Palo Alto, Calif. - Stanford University researchers say they have developed a wound dressing that can significantly reduce scar tissue caused by incisions, Medical News Today reports.

The novel dressing is made of thin, elastic silicone plastic that is stretched over and adhered to the incision after sutures have been removed, according to an article published in the online Annals of Surgery that details results of animal tests and an early clinical trial. As the dressing contracts, it provides uniform compression across the wound.

In tests in pigs, which have skin similar to that of humans, the area of scars caused by roughly 1-inch incisions was reduced sixfold by the stress-shielding device as compared to scars in pigs in a control group. According to the study, the stress-shielded wounds “demonstrated nearly scarless closure” eight weeks after suture removal.

Researchers also tested the device on nine female patients who had undergone abdominoplasties, which typically involve high levels of tension across the wound after closure. In this phase of the study, only one side of each patient’s incision was treated with the stress-shielding dressing. Following the procedures, three plastic surgeons unaffiliated with the research, as well as three people not in the medical profession, acted as judges.

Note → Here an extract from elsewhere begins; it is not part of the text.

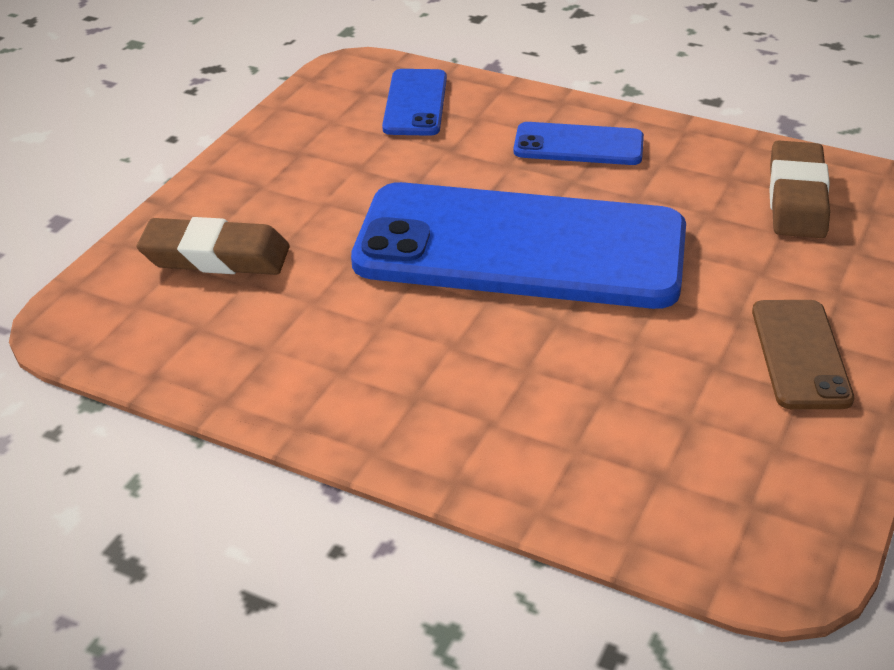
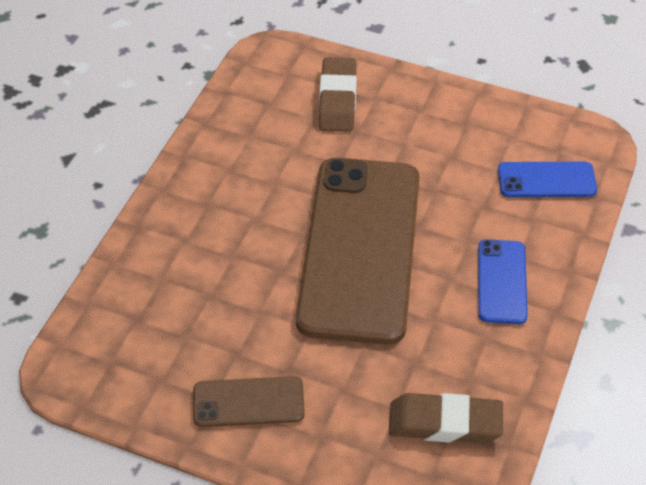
camera: 85 degrees right, 10 degrees up
(520, 248) = (360, 248): blue phone -> brown phone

On a 100-point scale, the lay panel scored the appearance of stress-shielded wounds an average of 13.2 points higher than the appearance of control wounds. The expert panel scored the appearance of the treated incisions 39.2 points higher. In both of these analyses, the differences between the treated and the control sides were highly significant, the researchers wrote.

“Larger clinical trials are being planned to include greater ethnic diversity within the patient population and to determine the optimal range of stress-shielding forces for anatomic region- and dimension-specific wounds,” the authors wrote.